Nelly Galan, a Latina television producer, chose Caribbean colors to transform and unite three cottages on the Venice canals. “I wanted to cheer everyone up following the 2008 Crash and, being Cuban, I love vibrant hues.”
These projects demonstrate that color can serve like spice in a stew, not to overpower but add flavor and character to a sober neighborhood. It would be unfortunate if everyone were to follow the example of Tirana, and wield a brush with abandon. A cacophony of clashing colors would be worse than the present monotony of Los Angeles. People have strong likes and dislikes in their choice of colors, and the street is a public space that needs to accommodate a wide range of tastes. However, it doesn’t have to be boring. A vivid splash here, a subtle shade there, can highlight an exceptional building or enhance a plain one.
Color is one (easily reversible) ingredient in a lively cityscape. Professional murals flourished in the mid 1980s, encouraged by the 1984 Olympic arts program. Terry Schoonhaven and Kent Twitchell created memorable work, most of which has been painted over or vandalized by mindless taggers. It’s time to restore the surviving work and encourage a few exemplary artists to do more, on blank walls and freeway embankments. As head of L.A.’s Department of Cultural Affairs, Al Nodal organized the relighting of rooftop neon signs on the apartment blocks of Wilshire Blvd and Hollywood. He’s no longer around, but the Museum of Neon Art could supply the expertise to restore some of the better street-level signs, and create new ones.

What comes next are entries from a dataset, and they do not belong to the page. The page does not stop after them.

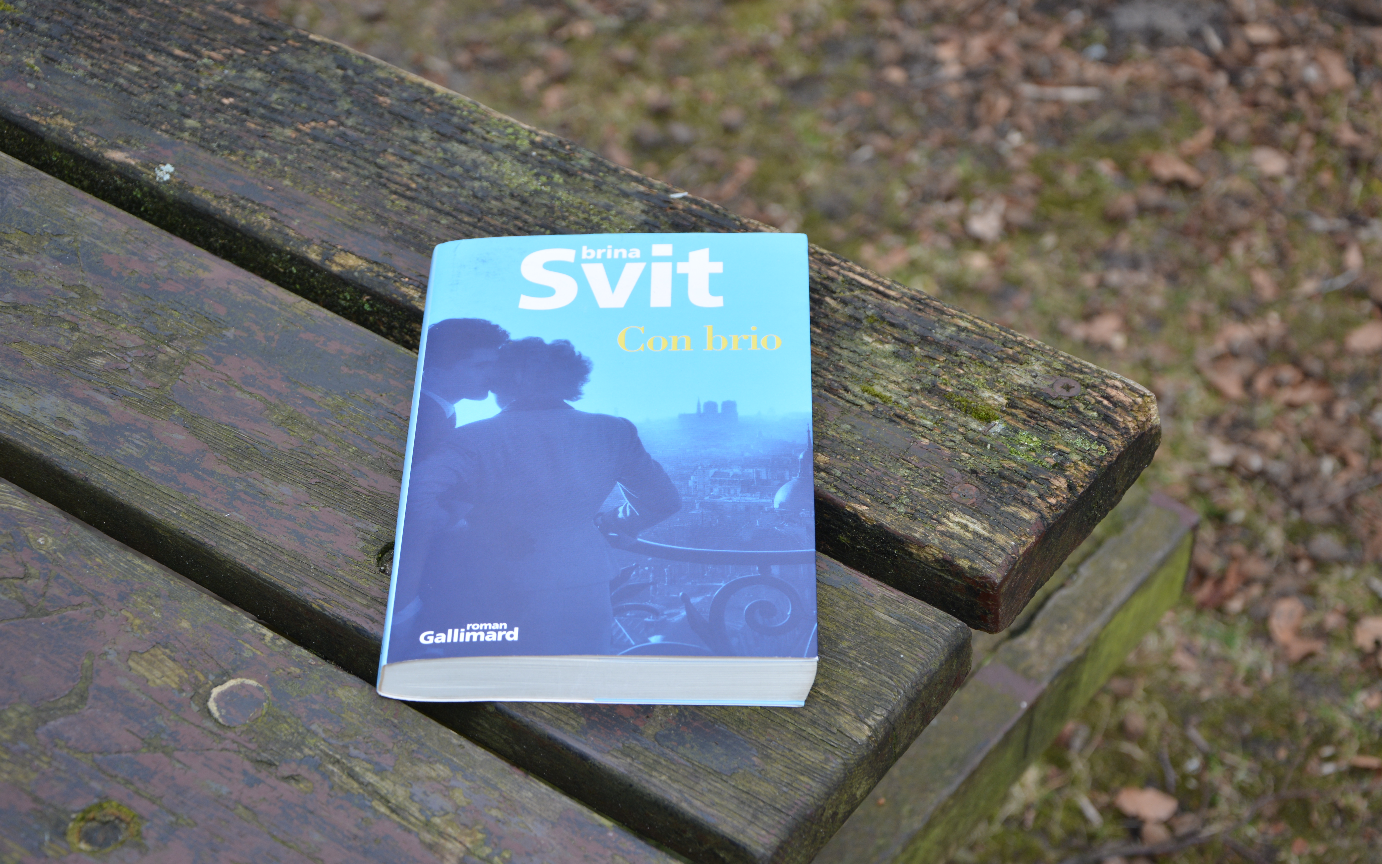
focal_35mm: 75
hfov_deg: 27.5
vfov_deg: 17.4
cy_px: 407
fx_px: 2825
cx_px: 689
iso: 200
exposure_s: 1/125
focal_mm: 48
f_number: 5.6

The forces of inertia are strong in any community, and the new is always perceived as a threat to the status quo, disturbing familiar patterns. But carefully plotted interventions can swiftly win acceptance and shift the balance of the cityscape, especially if they are an integral part of innovative architecture. Public-private partnerships could upgrade selected thoroughfares, as West Hollywood and Santa Monica have done, and these demonstration projects might inspire developers and homeowners. We can hope that a few enlightened individuals will take up this challenge.